A forensic audit commissioned by President John Dramani Mahama in 2025 into the 13th African Games hosted in Ghana has uncovered widespread financial irregularities, including cost inflation, unsupported payments, procurement breaches and questionable contract awards.
The 700-page report, submitted to Parliament by the Auditor General and referenced AG.SAR/2026/03, found that GH¢580,042,347.40 in irregular expenditures were recorded out of a total GH¢2.245 billion spent on the event held from March 8 to 23, 2024. The audit was conducted under Section 16 of the Audit Service Act, 2000 (Act 584), following a request from the Office of the President dated October 22, 2025.
The report further disclosed an outstanding liability of GH¢208,583,739.49, comprising GH¢155,123,020.15, US$4,118,155.65 and EUR 288,775.11.
Three former officials, former Minister for Youth and Sports Mustapha Ussif, former Chief Director William Kartey and former LOC Chairman Dr Kwaku Ofosu Asare, were repeatedly cited for recovery actions and sanctions across multiple findings.
The audit identified significant inflation in several key contracts, including sports equipment procurement, accommodation, transportation and anti doping services. In one case, GH¢38.9 million was paid for sports equipment, although items worth about US$206,000 were not supplied. An additional US$408,000 was included in the contract without specification or documentation, leading to an estimated overpayment of about GH¢4.5 million.
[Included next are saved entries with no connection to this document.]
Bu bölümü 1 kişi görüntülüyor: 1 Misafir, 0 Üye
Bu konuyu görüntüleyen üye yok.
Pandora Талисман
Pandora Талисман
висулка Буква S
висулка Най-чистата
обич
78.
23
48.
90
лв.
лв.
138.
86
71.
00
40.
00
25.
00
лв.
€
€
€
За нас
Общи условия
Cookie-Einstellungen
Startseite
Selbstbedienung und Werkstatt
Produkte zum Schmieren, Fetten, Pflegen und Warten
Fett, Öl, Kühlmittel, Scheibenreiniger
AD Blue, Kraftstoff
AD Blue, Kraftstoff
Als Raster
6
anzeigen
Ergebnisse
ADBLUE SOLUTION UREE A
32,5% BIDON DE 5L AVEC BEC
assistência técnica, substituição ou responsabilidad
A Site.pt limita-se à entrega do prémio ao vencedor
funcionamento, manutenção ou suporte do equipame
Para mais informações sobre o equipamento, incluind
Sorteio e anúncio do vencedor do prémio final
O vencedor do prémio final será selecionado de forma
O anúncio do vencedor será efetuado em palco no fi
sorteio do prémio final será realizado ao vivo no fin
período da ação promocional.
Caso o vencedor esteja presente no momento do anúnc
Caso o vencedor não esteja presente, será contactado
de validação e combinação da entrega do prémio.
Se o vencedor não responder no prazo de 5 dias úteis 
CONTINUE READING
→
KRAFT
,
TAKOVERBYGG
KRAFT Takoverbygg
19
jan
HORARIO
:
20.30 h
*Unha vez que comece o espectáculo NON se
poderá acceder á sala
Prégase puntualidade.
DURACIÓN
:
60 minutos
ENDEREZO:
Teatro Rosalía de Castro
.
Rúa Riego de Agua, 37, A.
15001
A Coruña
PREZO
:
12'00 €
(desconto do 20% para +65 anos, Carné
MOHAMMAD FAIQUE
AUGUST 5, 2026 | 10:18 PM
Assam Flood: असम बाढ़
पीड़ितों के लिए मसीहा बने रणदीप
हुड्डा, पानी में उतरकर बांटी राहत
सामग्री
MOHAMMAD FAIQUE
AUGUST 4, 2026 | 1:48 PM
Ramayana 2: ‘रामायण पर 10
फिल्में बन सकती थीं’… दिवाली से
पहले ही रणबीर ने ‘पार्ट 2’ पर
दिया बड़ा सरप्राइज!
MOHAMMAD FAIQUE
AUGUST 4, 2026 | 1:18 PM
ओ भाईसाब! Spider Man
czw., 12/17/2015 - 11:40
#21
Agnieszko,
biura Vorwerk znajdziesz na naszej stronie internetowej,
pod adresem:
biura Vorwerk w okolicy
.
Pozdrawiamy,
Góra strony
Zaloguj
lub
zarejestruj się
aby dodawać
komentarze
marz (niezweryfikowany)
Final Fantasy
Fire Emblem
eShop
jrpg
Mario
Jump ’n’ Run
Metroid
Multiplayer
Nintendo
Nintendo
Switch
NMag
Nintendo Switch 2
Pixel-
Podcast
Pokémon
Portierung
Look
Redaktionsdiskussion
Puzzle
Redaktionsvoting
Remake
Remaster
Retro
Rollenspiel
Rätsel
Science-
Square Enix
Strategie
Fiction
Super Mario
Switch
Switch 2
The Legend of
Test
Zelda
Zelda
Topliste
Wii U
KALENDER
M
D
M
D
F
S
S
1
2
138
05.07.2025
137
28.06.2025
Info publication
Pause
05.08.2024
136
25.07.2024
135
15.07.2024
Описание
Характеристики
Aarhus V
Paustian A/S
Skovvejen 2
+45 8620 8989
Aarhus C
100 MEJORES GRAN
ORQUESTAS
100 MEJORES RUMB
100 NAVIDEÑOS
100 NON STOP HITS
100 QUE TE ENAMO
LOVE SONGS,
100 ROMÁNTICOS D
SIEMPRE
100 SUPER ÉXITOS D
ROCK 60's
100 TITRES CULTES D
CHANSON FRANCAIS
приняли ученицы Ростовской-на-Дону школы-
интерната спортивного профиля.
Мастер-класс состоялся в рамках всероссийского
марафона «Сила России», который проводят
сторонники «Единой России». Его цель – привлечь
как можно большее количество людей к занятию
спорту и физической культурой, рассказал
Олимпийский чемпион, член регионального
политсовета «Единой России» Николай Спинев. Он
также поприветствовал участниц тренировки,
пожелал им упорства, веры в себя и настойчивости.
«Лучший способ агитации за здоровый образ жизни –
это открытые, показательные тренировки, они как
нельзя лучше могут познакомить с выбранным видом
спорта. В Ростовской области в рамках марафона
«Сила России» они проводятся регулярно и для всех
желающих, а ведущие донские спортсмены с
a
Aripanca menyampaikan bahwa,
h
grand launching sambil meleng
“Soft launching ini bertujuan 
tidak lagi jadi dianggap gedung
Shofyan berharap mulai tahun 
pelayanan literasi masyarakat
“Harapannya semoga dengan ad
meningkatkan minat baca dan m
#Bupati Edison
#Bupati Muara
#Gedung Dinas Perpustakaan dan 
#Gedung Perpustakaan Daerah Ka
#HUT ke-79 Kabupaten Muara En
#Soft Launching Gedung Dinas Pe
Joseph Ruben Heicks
Anti doping tests costing €739,000 were found to be significantly overpriced compared to international benchmarks, with an estimated overcharge of €572,000, about GH¢8 million.
Accommodation costs for officials were also inflated. While US$1.58 million was paid for hotel rooms through JDK Travel and Tours, market analysis put the reasonable cost at about US$735,000, resulting in an overpricing of roughly US$840,000, about GH¢10.1 million.
JDK Travel and Tours, engaged for accommodation and transport services despite lacking relevant licensing, received payments running into millions of cedis. The firm was paid US$1.58 million for accommodation arrangements, GH¢45.7 million for transportation services and GH¢3.16 million for branding activities.
Auditors flagged overpricing in vehicle hire contracts amounting to about GH¢13.1 million, with additional questionable invoicing of GH¢2.2 million and inflated branding costs of GH¢2.0 million.
The report revealed that 14 major contracts worth GH¢336.6 million were executed as lump sum payments without adequate documentation linking payments to actual services delivered. Supporting records such as passenger manifests, rooming lists and usage logs were largely absent.
Catering contracts also included unjustified non-feeding costs totalling US$2.83 million, covering logistics, staffing, infrastructure and administrative expenses without proper verification.
Auditors identified GH¢20.4 million in irregular cash withdrawals and GH¢15.1 million in payments for unrelated activities, including expenditures for national football team officials.
The audit also flagged GH¢150.6 million in contracts involving companies with shared beneficial ownership, raising concerns about conflicts of interest and non-competitive procurement practices.
The Ghana Broadcasting Corporation was cited for irregular contracts worth about GH¢3.56 million and a training contract of €57,000 with no evidence of delivery. The audit also estimated potential revenue losses of GH¢59.5 million due to poor broadcast management.
Infrastructure inspections revealed construction defects across major facilities, with an estimated US$1 million required for remedial works. At the Borteyman Sports Complex, variation orders resulted in a net loss of US$34.4 million due to scope changes and claims. Similar irregularities were identified at the University of Ghana Stadium.
The audit found that contracts worth about GH¢2.7 billion were awarded through single-source procurement without proper justification. It also noted concerns about the long-term sustainability of the facilities, citing poor maintenance and a non-functional legacy management structure.
Auditors warned that outstanding obligations under the Host Agreement with the African Union Commission could affect Ghana’s eligibility for future editions of the Games.
The Auditor General recommended recovery of irregular funds from the three principal officials and called for sanctions under procurement laws in several instances.
The report concluded that the irregularities reflected systemic weaknesses in governance and procurement controls rather than isolated errors, urging comprehensive reforms to prevent recurrence.